I spent more than four years living in the shadows as a victim of human trafficking. America may have outlawed slavery a century and a half ago, but there is still a frightening underground network of labor and sex trafficking in this country, even in the most unassuming communities.

I grew up in West Africa in a loving family, but my parents struggled to make ends meet. To us, Europe and America were places of prosperity and opportunity. I was 19 years old when, in 1999, a family friend asked me to go to Paris with her to help her with hair braiding. I was excited; I had never been out of West Africa before, and I was hopeful that I would be able to make money that I could send back to my family.

I arrived in Paris – but I was only in France for two days. Out of the blue, the family friend told me we were flying to the United States. She took me through airport security using a fake passport, and we flew to Atlanta, where she put me in an apartment with her. I wasn’t allowed to tell my family where I was, and this is when I first knew something wasn’t right, but it was too late.

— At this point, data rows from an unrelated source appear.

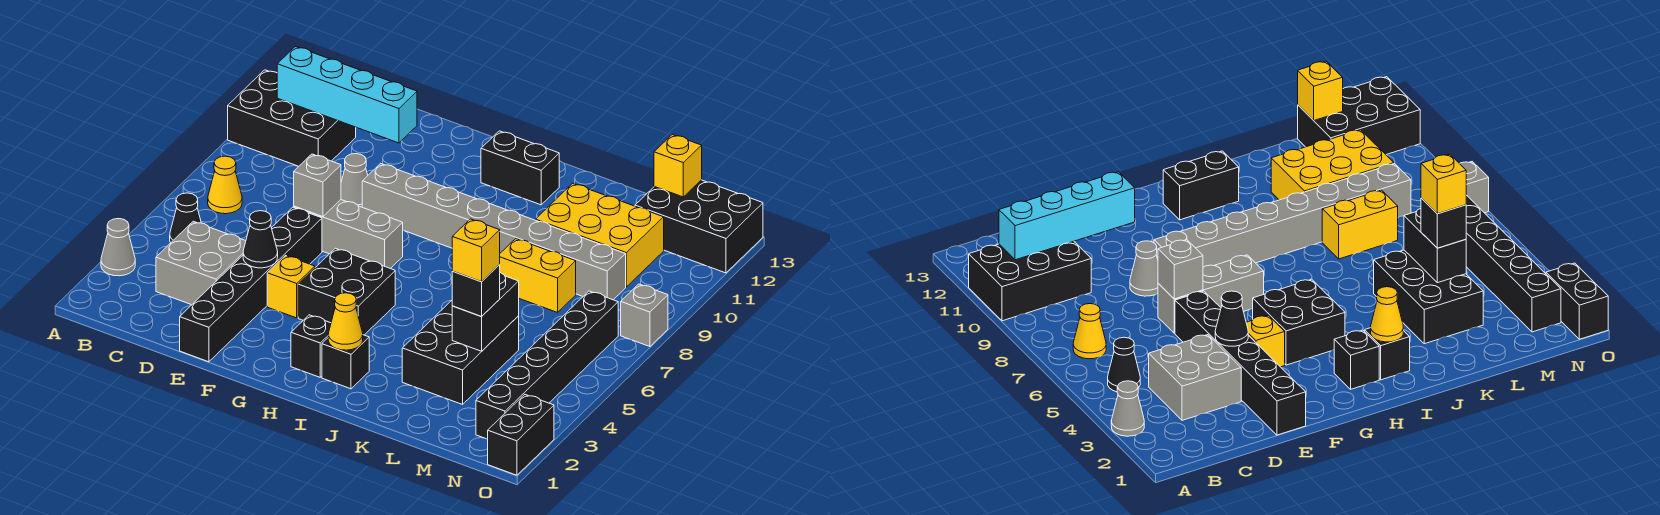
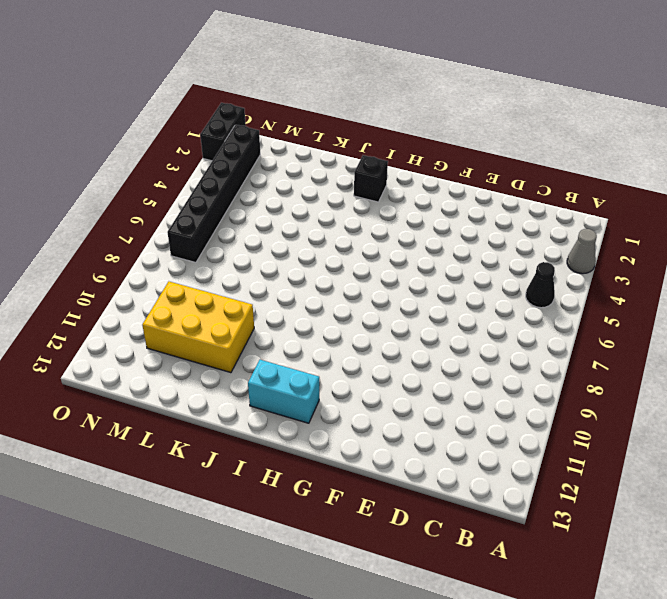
cyan brick H12:I12 level 1 -> black brick H12:I12 level 1
none -> black brick A10:C11 level 1
none -> yellow cone B7 level 1
none -> grey brick C3:D4 level 1

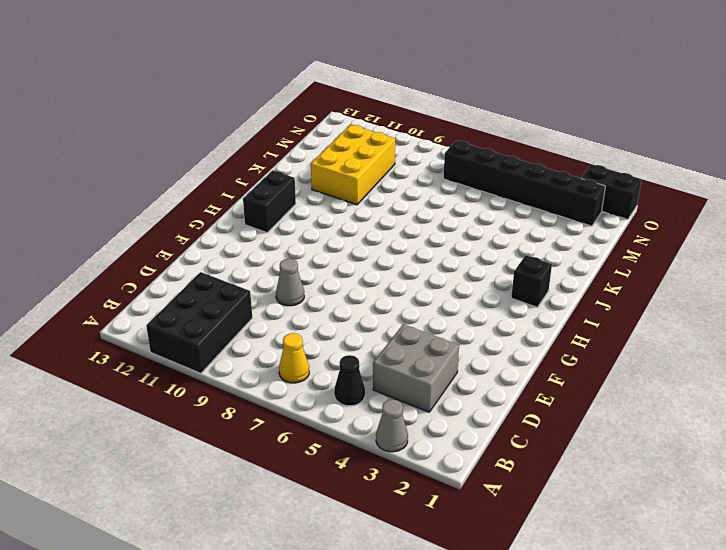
none -> black brick E1:E6 level 1
none -> grey brick E7:G7 level 1
none -> yellow brick F4 level 1

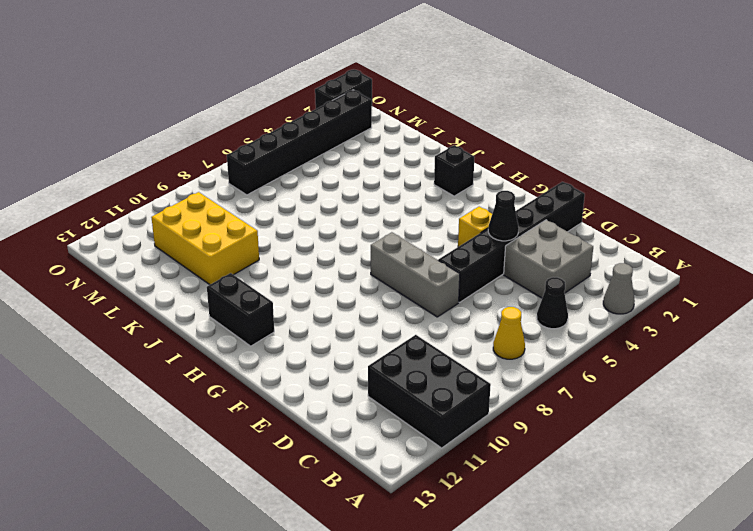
none -> grey cone E9 level 1
none -> grey brick F9:M9 level 1
none -> black brick G4:H5 level 1

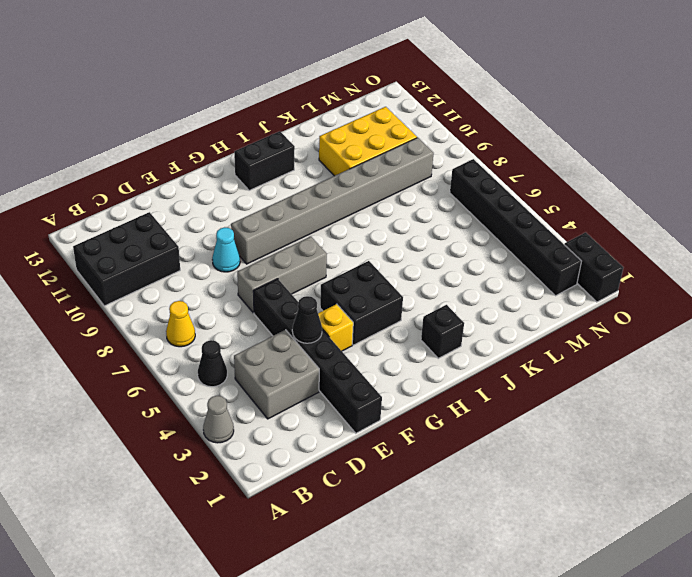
cyan cone E9 level 1 -> grey cone E9 level 1
none -> black brick H2 level 1
none -> black brick K3:L5 level 1
none -> yellow brick K8:L8 level 1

It was more than a year before my family even knew I wasn’t still in Paris.

I worked for this woman for four years as a hair braider, and I was never paid a dollar. I had food to eat and a place to sleep, but that was all. I worked seven days a week, often until two in the morning, and then waking up again four hours later to start all over again. I was frequently abused, physically, mentally and emotionally. I was treated like an animal, and I was made to feel like one. I lost so much weight that I was just skin and bones; I tried to commit suicide twice.

I’m often asked why I didn’t escape sooner. But I was in a strange new country where I knew no one. I didn’t speak the language, and I had no legal paperwork. I had nowhere to go, no one to tell and no way to explain what was happening to me. Trafficking was not even a word that was in my vocabulary, even in my native language.

I was only allowed to call my family when my trafficker was present. She put the phone on speakerphone and monitored everything I said. I knew that if I spoke out in any way against her, I would be beaten.

Finally, I ran. I turned to a friend, a former employee at the shop of my trafficker, and she hid me in her apartment. In 2011, I found a lawyer named Kadidja who could help me. I wanted to get the papers I needed to leave the country and go see my mother. But the lawyer told me that if I left the country, I would never be able to come back, because I was an illegal immigrant.

I sought out multiple lawyers to find a way to become a legal U.S. resident, but none of them could help me until 2015, when I met a lawyer named Kembra. She told me about human trafficking, and that’s when I realized that what I had been through was called labor trafficking. Thankfully, she put me in touch with an organization in Atlanta called Tapestri, which helped me get a visa, and they connected me to World Relief Triad, which then helped me start fresh in a new city and pay for an apartment, medical care and basic supplies. Once I received my legal documents, they even helped me find a job doing hair.

Today, I pay my own rent. I am working on getting my GED, and I hope to become a pharmacy technician. I feel like I am finally earning my place in America and giving back to the country that helped me escape from the prison I was in for so many years.

When I tell my story now, I tell people that trafficking happens right in front of us. Look up from your phone when you’re at the store, or walking down the street, or at the gas station. If you’re in law enforcement, be aware that people with stories like mine exist. If you’re a business owner, hire us. Find the organizations that are helping survivors, and ask how you can help.

You can also advocate. The visa I received, which dramatically changed the course of my life, would not exist without those who advocated for the passage of the Trafficking Victims Protection Act in 2000. Last year I joined more than 25,000 others in a letter urging our government to fully enforce this critical law once again.

I will never know the advocates whose influence made the legal change necessary for me to be protected in the U.S., nor the names of those who donated clothes, money, grocery gift cards and other items that found their way to me when I was getting onto my feet. To all of them, I say: Thank you for changing the life of a stranger you will never meet.

Pulcherie Kindoho is a survivor of human trafficking.